Rumah

2K 79 0
                                    

Sudah bermenit - menit yang lalu, Aksara mencoba untuk membuka paksa kamar Lingga. Suara jeritan milik Lingga membuatnya terbangun di malam hari.

Keduanya kini tengah menginap di villa. Villa dengan 2 kamar. Mengingat keduanya yang tidak di perbolehkan menginap di rumah mikik Ibu Lingga. Selama perjalanan menuju villa, Lingga terus - terusan menangis.

Hati Aksara miris mendengarnya.

Belum usai rasa mirisnya, kini ke khawatiran Aksara semakin menjadi - jadi saat mendengar benda pecah belah dari kamar Lingga. Gadis itu berteriak - teriak dan terus menangis.

"Lingga!! Berhenti!! Buka pintunya"

Aksara berteriak dari luar pintu.

Entah sudah berapa kali dirinya mencoba untuk mendobrak pintu, namun tetap tidak dapat terbuka.

Aksara berlari menuju Loby, mencoba untuk meminta bantuan pada pemilik Villa.

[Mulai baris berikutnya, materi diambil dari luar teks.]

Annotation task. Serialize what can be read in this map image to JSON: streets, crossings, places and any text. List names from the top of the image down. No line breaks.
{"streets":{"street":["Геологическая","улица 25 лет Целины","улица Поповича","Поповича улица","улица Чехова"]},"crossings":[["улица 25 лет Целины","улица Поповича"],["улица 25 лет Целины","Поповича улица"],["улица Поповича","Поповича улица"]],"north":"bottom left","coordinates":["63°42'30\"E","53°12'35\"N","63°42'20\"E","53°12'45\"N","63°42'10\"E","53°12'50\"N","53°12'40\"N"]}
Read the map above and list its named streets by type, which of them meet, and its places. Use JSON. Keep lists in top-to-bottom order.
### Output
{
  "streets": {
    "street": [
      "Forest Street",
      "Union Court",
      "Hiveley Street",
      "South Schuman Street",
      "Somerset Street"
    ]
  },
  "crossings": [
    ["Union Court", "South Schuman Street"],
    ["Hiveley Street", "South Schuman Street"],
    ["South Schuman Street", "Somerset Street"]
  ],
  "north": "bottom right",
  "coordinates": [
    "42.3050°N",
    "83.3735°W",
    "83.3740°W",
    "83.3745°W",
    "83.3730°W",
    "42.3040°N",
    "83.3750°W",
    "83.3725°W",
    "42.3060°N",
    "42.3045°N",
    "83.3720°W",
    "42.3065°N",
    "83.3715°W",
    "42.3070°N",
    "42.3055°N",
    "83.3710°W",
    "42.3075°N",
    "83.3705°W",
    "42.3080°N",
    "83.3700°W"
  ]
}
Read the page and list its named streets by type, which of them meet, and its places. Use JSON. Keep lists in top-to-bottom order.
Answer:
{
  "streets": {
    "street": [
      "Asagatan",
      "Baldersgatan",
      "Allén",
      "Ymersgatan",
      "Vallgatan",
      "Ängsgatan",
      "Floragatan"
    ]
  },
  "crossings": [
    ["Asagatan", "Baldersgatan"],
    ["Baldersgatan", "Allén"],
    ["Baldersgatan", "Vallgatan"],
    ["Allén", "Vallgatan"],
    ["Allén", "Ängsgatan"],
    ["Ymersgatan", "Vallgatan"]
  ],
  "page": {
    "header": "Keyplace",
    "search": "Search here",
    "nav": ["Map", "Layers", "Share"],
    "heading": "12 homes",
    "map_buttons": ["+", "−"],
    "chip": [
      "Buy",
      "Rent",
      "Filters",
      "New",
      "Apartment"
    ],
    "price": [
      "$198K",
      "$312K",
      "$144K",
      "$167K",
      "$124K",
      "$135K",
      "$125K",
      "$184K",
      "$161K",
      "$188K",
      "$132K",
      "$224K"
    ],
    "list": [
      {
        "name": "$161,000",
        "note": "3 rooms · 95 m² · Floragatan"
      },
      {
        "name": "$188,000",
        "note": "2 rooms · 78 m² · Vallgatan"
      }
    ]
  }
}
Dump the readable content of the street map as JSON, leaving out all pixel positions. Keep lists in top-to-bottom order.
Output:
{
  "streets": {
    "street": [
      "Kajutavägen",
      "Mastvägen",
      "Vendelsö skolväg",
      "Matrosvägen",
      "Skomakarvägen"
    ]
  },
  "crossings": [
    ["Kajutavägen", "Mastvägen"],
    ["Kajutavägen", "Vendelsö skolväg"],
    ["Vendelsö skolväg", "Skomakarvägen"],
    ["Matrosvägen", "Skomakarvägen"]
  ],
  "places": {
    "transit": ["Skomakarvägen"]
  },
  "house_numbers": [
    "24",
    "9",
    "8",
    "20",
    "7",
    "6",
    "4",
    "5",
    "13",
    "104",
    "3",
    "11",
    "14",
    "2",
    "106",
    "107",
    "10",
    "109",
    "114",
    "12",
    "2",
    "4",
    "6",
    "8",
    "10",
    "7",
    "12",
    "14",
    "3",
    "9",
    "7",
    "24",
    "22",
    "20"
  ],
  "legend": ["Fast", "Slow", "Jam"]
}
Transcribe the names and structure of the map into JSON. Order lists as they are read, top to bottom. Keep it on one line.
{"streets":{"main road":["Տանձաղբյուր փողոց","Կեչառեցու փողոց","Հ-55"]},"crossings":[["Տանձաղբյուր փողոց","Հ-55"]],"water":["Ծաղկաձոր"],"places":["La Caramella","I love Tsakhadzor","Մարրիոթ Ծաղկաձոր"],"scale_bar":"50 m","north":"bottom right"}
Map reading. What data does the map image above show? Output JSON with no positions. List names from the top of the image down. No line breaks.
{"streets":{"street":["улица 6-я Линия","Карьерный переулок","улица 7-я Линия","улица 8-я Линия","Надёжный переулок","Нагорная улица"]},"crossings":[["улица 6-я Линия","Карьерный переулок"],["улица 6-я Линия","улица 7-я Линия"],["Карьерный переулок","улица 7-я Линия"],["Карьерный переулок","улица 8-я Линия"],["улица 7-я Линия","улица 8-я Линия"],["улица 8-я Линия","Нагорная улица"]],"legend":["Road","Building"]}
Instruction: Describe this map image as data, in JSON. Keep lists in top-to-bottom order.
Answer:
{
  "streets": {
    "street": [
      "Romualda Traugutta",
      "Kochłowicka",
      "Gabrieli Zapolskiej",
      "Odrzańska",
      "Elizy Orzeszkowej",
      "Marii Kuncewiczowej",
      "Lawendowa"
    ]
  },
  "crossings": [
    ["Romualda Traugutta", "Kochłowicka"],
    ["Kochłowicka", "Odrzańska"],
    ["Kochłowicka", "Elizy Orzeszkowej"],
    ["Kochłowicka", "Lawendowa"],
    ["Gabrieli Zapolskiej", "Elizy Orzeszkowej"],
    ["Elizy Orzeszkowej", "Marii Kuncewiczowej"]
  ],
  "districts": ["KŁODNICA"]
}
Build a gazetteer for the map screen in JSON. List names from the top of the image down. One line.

Supaya memberikannya kunci duplikat.

Setelah mendapatkannya, dia berlari menuju kamar Lingga.

Ia mendapati kamar Lingga telah berantakan. Gadis itu mengacak - acak kamar. Memecahkan kaca rias, membanting lampu tidur. Melempar seprai dan bantal. Gelas yang di sediakan diatas nakas pun juga menjadi sasaran kemarahan gadis itu.

Aksara tidak menyangka penyakit psikis Lingga sampai separah ini. Ia masih berteriak dan mencoba meraih pecahan kaca. Secepat yang Aksara bisa, dia mencegah gadis itu. Menyeretnya menjauh dari pecahan kaca.

Sedangkan Lingga, tidak semudah itu menurut. Tangannya meraih apapun yang bisa dia raih. Melemparnya kesembarang arah.

Aksara memaksa gadis ini duduk dilantai dan mencoba untuk menghentikan Tantrum yang terjadi pada gadisnya. Kedua tangan Lingga di raih oleh aksara dan menyilangkannya di atas dadanya.

Aksara yang berada di belakang punggung Lingga mudah sekali merengkuhnya. Saat ini tenaga Lingga lebih kuat dari biasanya, kakinya masih menendang apapun yang berada di dekat kakinya.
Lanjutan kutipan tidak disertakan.